> **Trecho do texto**:
****

Os lagos da Amazônia sequestram carbono a uma taxa de 39% superior à da própria floresta. É o que mostrou um estudo realizado por pesquisadores do Brasil, Austrália, Estados Unidos, França, Portugal, Reino Unido e Suécia. O trabalho constatou que esses corpos d’água aprisionam 113,5 gramas de carbono por metro quadrado por ano em seus sedimentos, enquanto estudos anteriores demostraram que a mata absorve em média 81,72 gramas desse elemento no mesmo período.

A pesquisa também revelou que lagos localizados em regiões tropicais com florestas preservadas sequestram 10% do carbono nesses locais. Além disso, o estudo também mostrou que esses corpos d’água absorvem três vezes mais desse elemento do que os localizados em regiões temperadas e 10 vezes mais do que os situados em áreas frias ou subpolares.

Para chegar a esses resultados, os pesquisadores analisaram os sedimentos depositados no fundo dos lagos, ricos em matéria orgânica. “Esse carbono é em forma de biomassa”, explicou por telefone à Mongabay o geógrafo Leonardo Amora-Nogueira, que liderou o estudo, realizado durante seu doutorado na Universidade Federal Fluminense (UFF). “As florestas sequestram carbono, o agregam na biomassa para crescimento e, quando morrem, ele é carreado até o lago e acumulado. Essa acumulação no sedimento impede que ocorra degradação e que este carbono seja emitido para a atmosfera, em forma de gás. O material no fundo dos lagos funciona como um reservatório dele.”

Segundo seu colega geógrafo, Rodrigo Abuchacra, da Universidade do Estado do Rio de Janeiro (UERJ), que também participou da pesquisa, os ambientes aquáticos são os principais destinos da produção sedimentar, do escoamento superficial e subterrâneo, bem como da biomassa terrestre e da água nos arredores e no próprio lago. “Consequentemente, grande parte dessa produção acaba depositada no fundo dos corpos d’água lacustres, sendo os sedimentos registros naturais da evolução desses ambientes”, Abuchacra disse por telefone à Mongabay.

Ele acrescentou que, ao se investigar cada camada sedimentar em alta resolução, pode-se resgatar, também em alta resolução, a trajetória das intervenções humanas no entorno. “É possível identificar, ao longo do tempo, os diferentes níveis de impactos ambientais em cada um dos lagos e comparar com os demais biomas nacionais e internacionais”, disse.

O primeiro passo do trabalho, no entanto, foi uma compilação de 43 estudos sobre lagos de florestas tropicais úmidas de todo o mundo. De acordo com os pesquisadores, essa abordagem dobrou a representação desses corpos d’água mais quentes em matas tropicais, quando comparada ao relatado anteriormente na literatura. Isso tornou possível uma melhor representação da distribuição global das taxas de soterramento de carbono lacustre.

****

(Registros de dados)
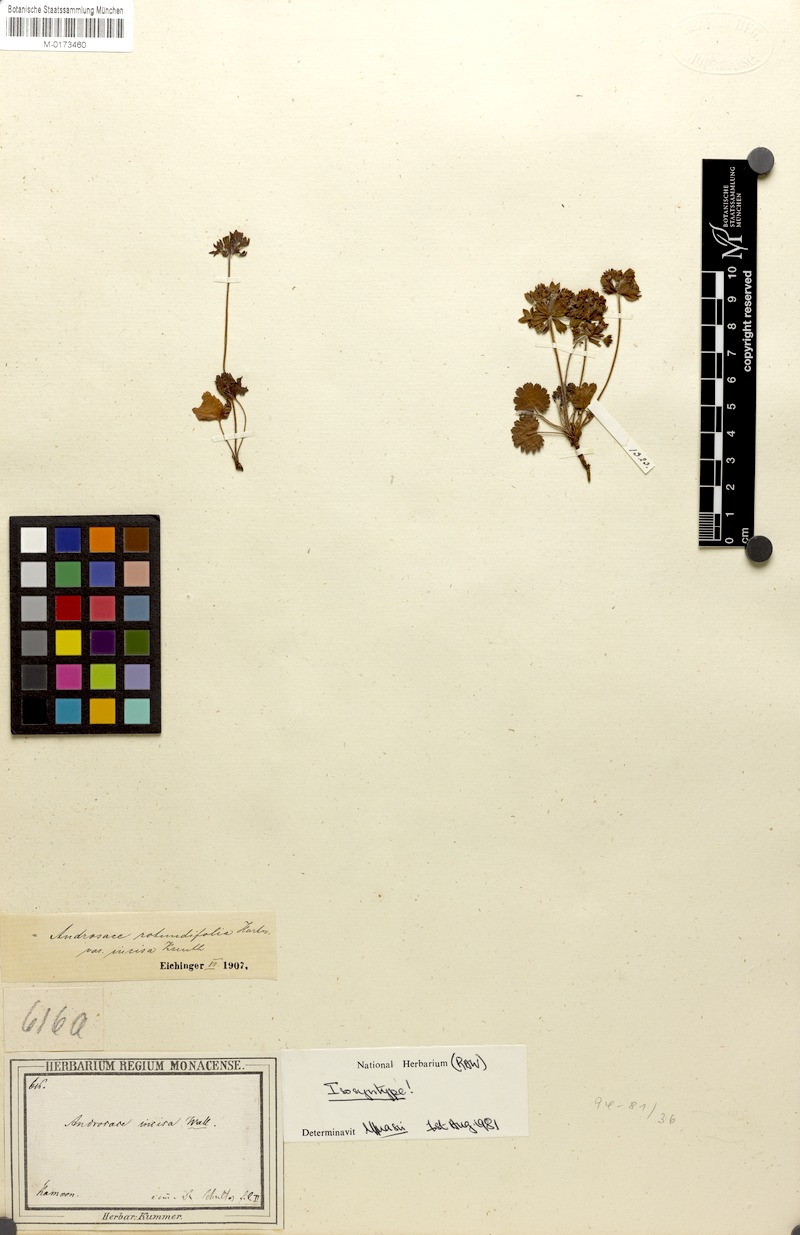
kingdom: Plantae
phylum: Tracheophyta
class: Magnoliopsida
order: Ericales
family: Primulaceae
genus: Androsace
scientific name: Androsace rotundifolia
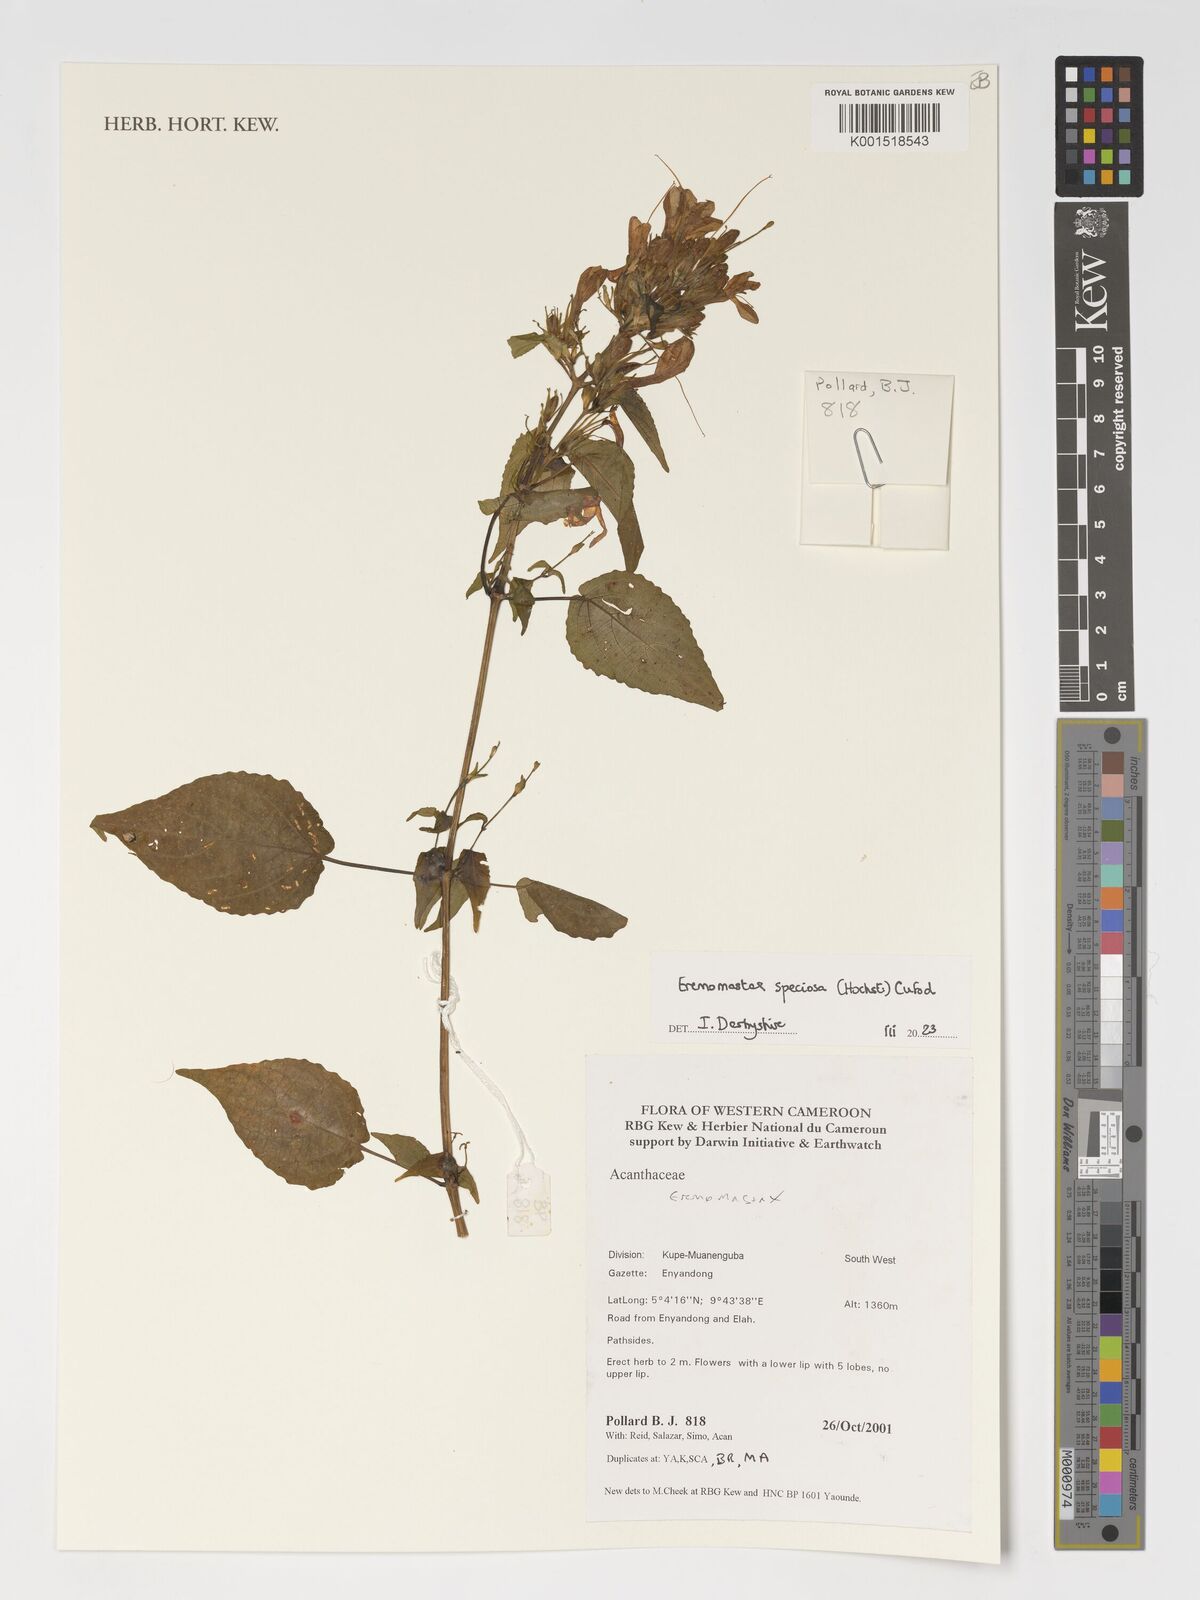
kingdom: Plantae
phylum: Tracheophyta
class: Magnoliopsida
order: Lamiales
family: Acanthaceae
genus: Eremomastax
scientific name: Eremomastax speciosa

****

> **Enunciado 1**: Transcreva fielmente o trecho sobre os lagos amazônicos, começando em "O primeiro passo" e terminando em "de carbono lacustre.".
> **Enunciado 2**: Enumere todos os países de onde vêm os pesquisadores que realizaram o estudo, conforme o trecho sobre os lagos amazônicos.

> **Resposta correta 1**:
O primeiro passo do trabalho, no entanto, foi uma compilação de 43 estudos sobre lagos de florestas tropicais úmidas de todo o mundo. De acordo com os pesquisadores, essa abordagem dobrou a representação desses corpos d’água mais quentes em matas tropicais, quando comparada ao relatado anteriormente na literatura. Isso tornou possível uma melhor representação da distribuição global das taxas de soterramento de carbono lacustre.

> **Resposta correta 2**:
Brasil
Austrália
Estados Unidos
França
Portugal
Reino Unido
Suécia